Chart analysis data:
= Beginning of Section =
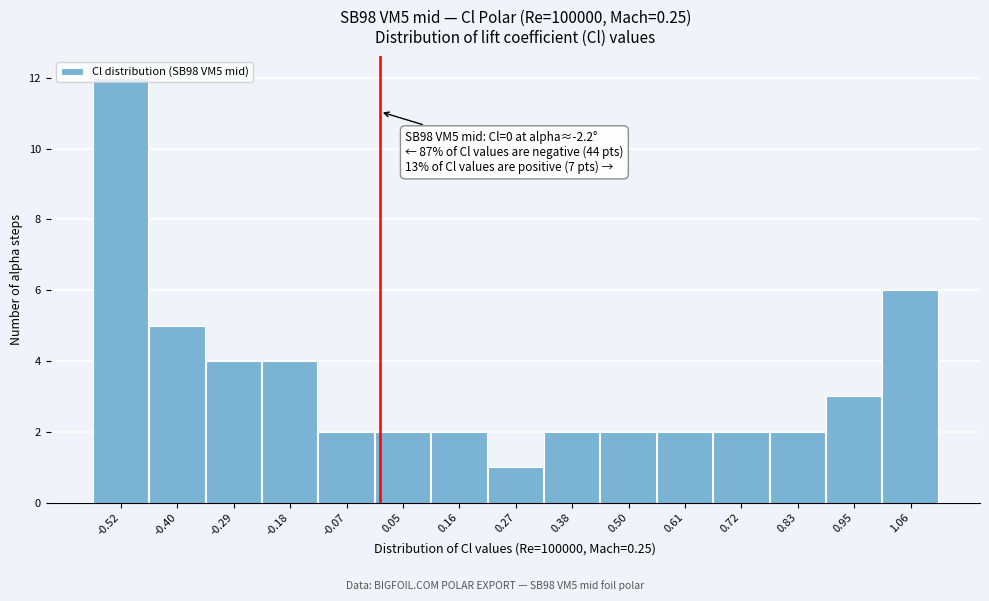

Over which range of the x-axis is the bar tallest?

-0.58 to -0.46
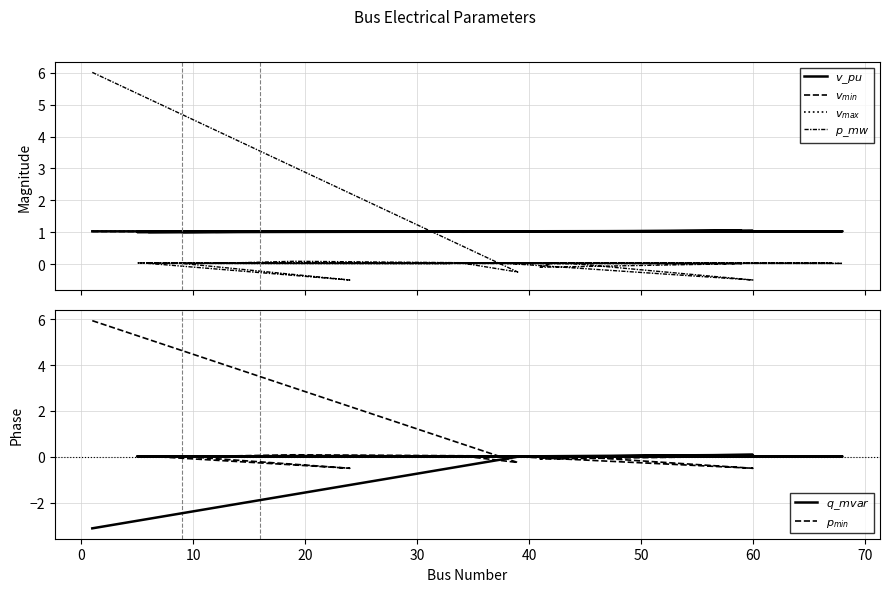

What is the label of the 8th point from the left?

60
= End of Section =
Report each line of the entries above that contains the string "axis", treating case as significant.

◆ **Response to the task**:
Over which range of the x-axis is the bar tallest?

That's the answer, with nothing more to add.